Sitting alone as normal, people ignoring my messages you know the usual. I imagine dark scenarios in my head feeling like nothing, a piece of shit, waste of space and time. Dreading tasks I'll screw up who am I going to prove wrong no one cares and I don't either...

Aeons / sleepmakeswaves / 7 Engine(shots)

Have a good day with my brother it was fun... so why can all I think about is her and how I've probably forgotten something or how everyone puts up with my shit. I have trouble being alone. Feel everything building want to just lay in bed forever sounds like heaven to me with the door shut.


Themata - Karnivool - Themata

 

Saturday, 7 July 2012

Jugband Blues / The Madcap Laughs

So lonely. Just want company someone comes in I be overbearing just want someone to talk to... Feel like the late Syd Barret lost, alone, and confused.


Octopus - Syd Barret - The Madcap Laughs


Thursday, 5 July 2012

Hey, your awake! / Come to the Coast

Some people say human connection is as essential as food or water. How am I living? I feel I'm not. I wish things in society were different but I guess thats just me being selfish as always. I lay in bed feeling like that stereotypical nerd seen in TV that giggles over a girl touching him and its true, Fuck! I'm a loser.

Ji / HR 8938 Cephei / Traestorz

Another night stewing with my problems feeling dull and alone as usual stare at the floor cry then pick myself up to play video games or something then cry again. Such a pathetic life.. It's everywhere wish I could get somewhere or even a confidence boost like someone chasing me or telling me I look good or something feel like I'm fishing for compliments which I sort of am. Everyone makes it sound so simple with stories to tell and things while I just feel out of place, on the outside of social norms.

All the same shit I laze around home today I slept till 5:30 in the afternoon why? because I don't see the point being awake and bored might aswell sleep the day away while I can avoid misery and my bitter life.

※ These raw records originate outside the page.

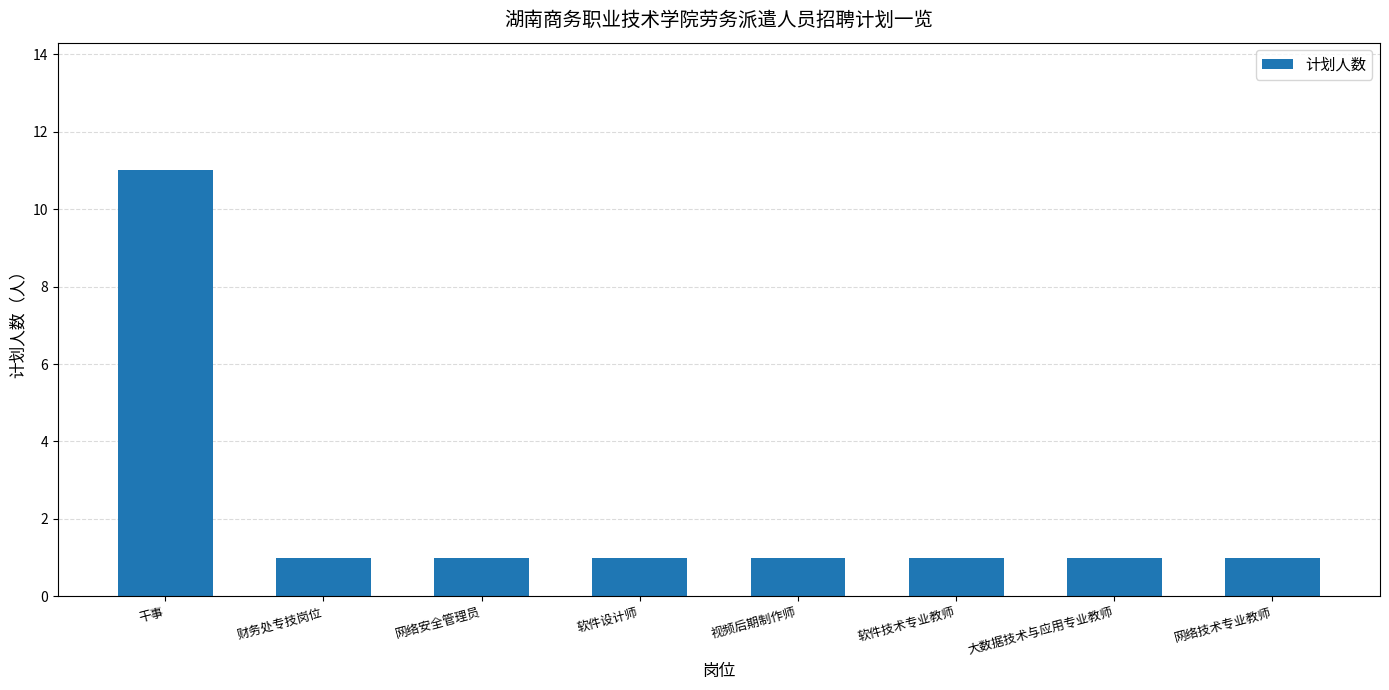

Reading right to left, transcribe all the data shown in this chart.

1	1	1	1	1	1	1	11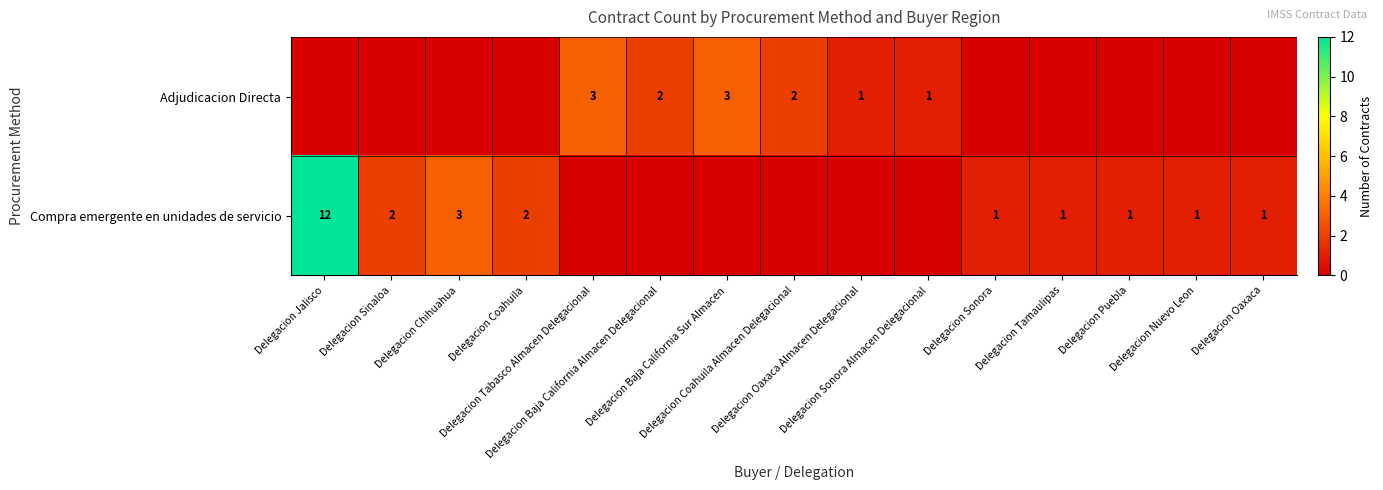

Is the value of Adjudicacion Directa at Delegacion Sonora greater than the value of Compra emergente en unidades de servicio at Delegacion Sinaloa?

No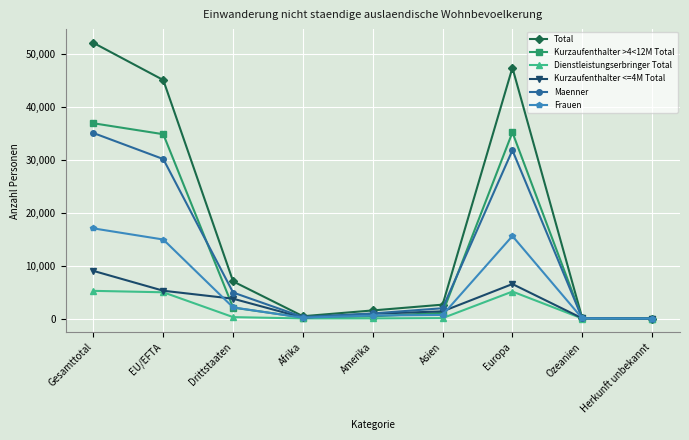

Is the value of Total at Europa greater than the value of Kurzaufenthalter >4<12M Total at Ozeanien?

Yes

Ih-Ah! - Devin Townsend Project - Unplugged




Wednesday, 4 July 2012

Take It Easy / Emptiness Unobstructed

Feeling Anxious I seem hard to talk to and don't feel comfortable. I know it seems cliche when I say this but I don't feel anyone understands or wants to understand my problem instead they go "Well you..." or something along those lines without letting me finish. I don't know... can't even explain I'm just going to pass out.

Tuesday, 3 July 2012

Memory Imprints

I hate my memory why do I blank for gah feel like an idiot. My dream for many years to be able to curl up to someone nothing sexual just to lay next to someone passionately maybe talk enjoy a laugh its such a simple dream. Sometimes I lay in bed and just stare into space for hours instead laptop showing a tv show for  background noise.

Resolve! / Seventh Wave

I've had a good day today but it'll get to the end of the day and I'll feel anxious and worry to myself and a little depressed I don't know I shouldn't be but I am. Slept early now I'm wide awake figure out sleepingness.


Ji - Periphery - Periphery II: This Time It's Personal

 

Monday, 2 July 2012

Pulse / Muscles For Bones: Richard Dunn (RIP)

I had fun tonight with one of my favourite friends even if it has been a bitch session at times. I'm tired I go sleep.